I spoke recently with Greg Trefry, Festival Co-Founder and the author of “Casual Game Design: Designing Play for the Gamer in ALL of Us,” to get some details on what to expect this year. Greg says there will be a mix of games requiring tech and not, and is very enthusiastic about location-based games that leverage tech like smartphones and apps for play. Festival sponsor SCVNGR, known for their smartphone based geo-gaming tech platform, will be presenting their own game, but CEO/Chief Ninja Seth Priebatsch was not forthcoming with details. “Well, I can’t tell you too much about what we’re going to be showing off (it’s some sweet new features) but in general it’s in the same vein as what SCVNGR’s all about; making building and playing location-based mobile games fun, quick and easy.”

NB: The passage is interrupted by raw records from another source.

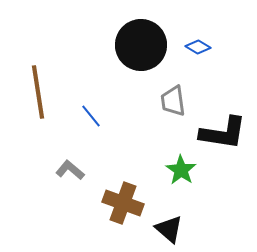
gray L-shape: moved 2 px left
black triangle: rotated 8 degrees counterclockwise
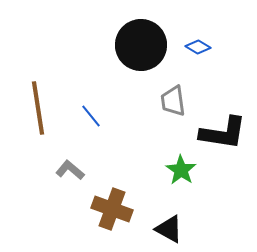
brown line: moved 16 px down
brown cross: moved 11 px left, 6 px down
black triangle: rotated 12 degrees counterclockwise
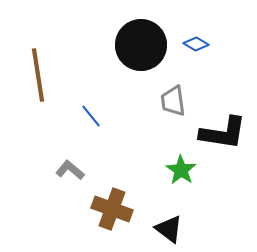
blue diamond: moved 2 px left, 3 px up
brown line: moved 33 px up
black triangle: rotated 8 degrees clockwise
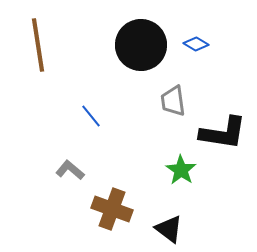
brown line: moved 30 px up
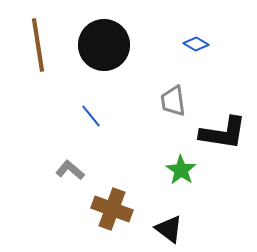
black circle: moved 37 px left
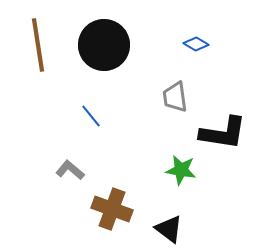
gray trapezoid: moved 2 px right, 4 px up
green star: rotated 24 degrees counterclockwise
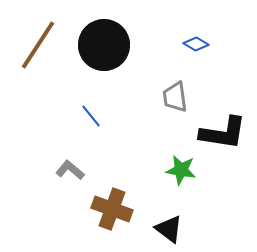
brown line: rotated 42 degrees clockwise
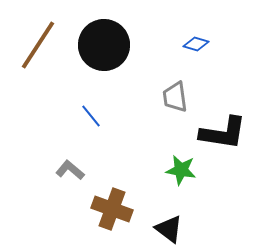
blue diamond: rotated 15 degrees counterclockwise
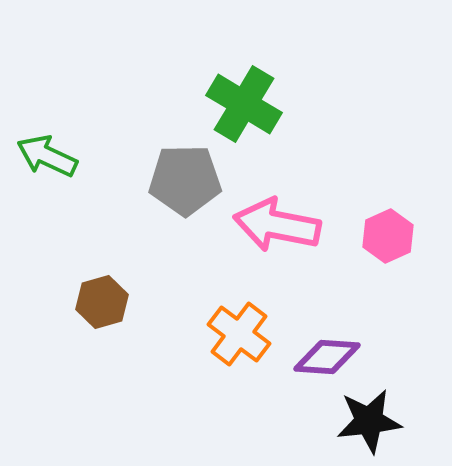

Greg says that while no games have been officially accepted and announced yet, the popular “Circle Rules Football” from last year’s event will be returning, and he expects a great mix of games, including “weird new sports.” He would love to see submissions for ARGs and games that include ARG elements, as he feels location-based games and ARGs dovetail nicely by using the content of the real world and blurring the lines to enrich the experience of gameplay so you’re “not sure if you’re looking at the game any more.” The real world “is the highest resolution thing you’re gonna play,” he notes.

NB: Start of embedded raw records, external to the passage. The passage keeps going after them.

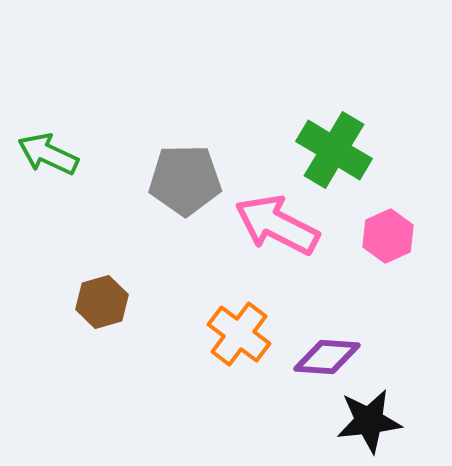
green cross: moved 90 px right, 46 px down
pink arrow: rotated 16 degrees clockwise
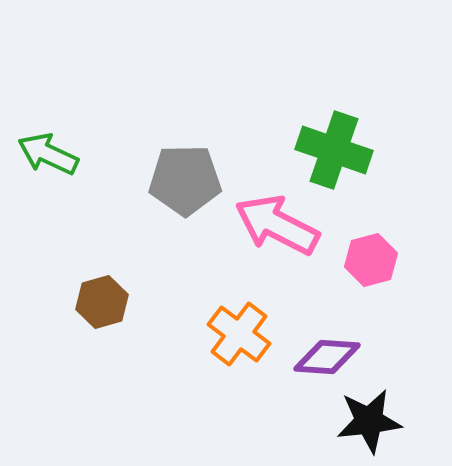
green cross: rotated 12 degrees counterclockwise
pink hexagon: moved 17 px left, 24 px down; rotated 9 degrees clockwise
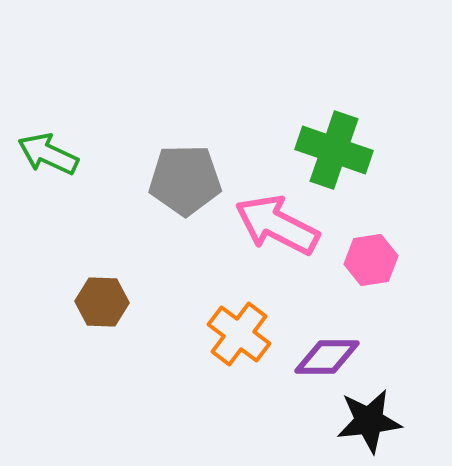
pink hexagon: rotated 6 degrees clockwise
brown hexagon: rotated 18 degrees clockwise
purple diamond: rotated 4 degrees counterclockwise
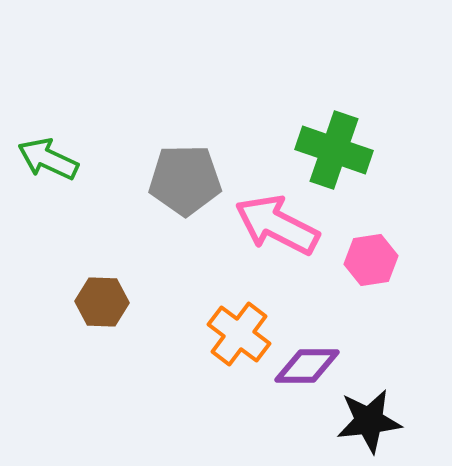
green arrow: moved 5 px down
purple diamond: moved 20 px left, 9 px down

The Lyceum is a 100 year old bathhouse that has been renovated and converted into a theater and event space. As headquarters for this year’s Festival, the Lyceum provides an anchor in the nearby neighborhoods which will also serve as game space and play areas. Although some past COAP events have been centered in Manhattan, Greg says he’s very excited about bringing COAP to Brooklyn this year, which will give it a different feel. Known for its diverse neighborhoods, with plenty of families and other domestic activity, Brooklyn also has more industrial areas, with large abandoned lots, canals and other urban spaces that can be claimed temporarily for game play. The Lyceum also has a large indoor space, which would be suitable for an installation or other event, something that hasn’t been available to COAP in previous years. The Lyceum is an easy 15 minute ride from Manhattan on the R subway train.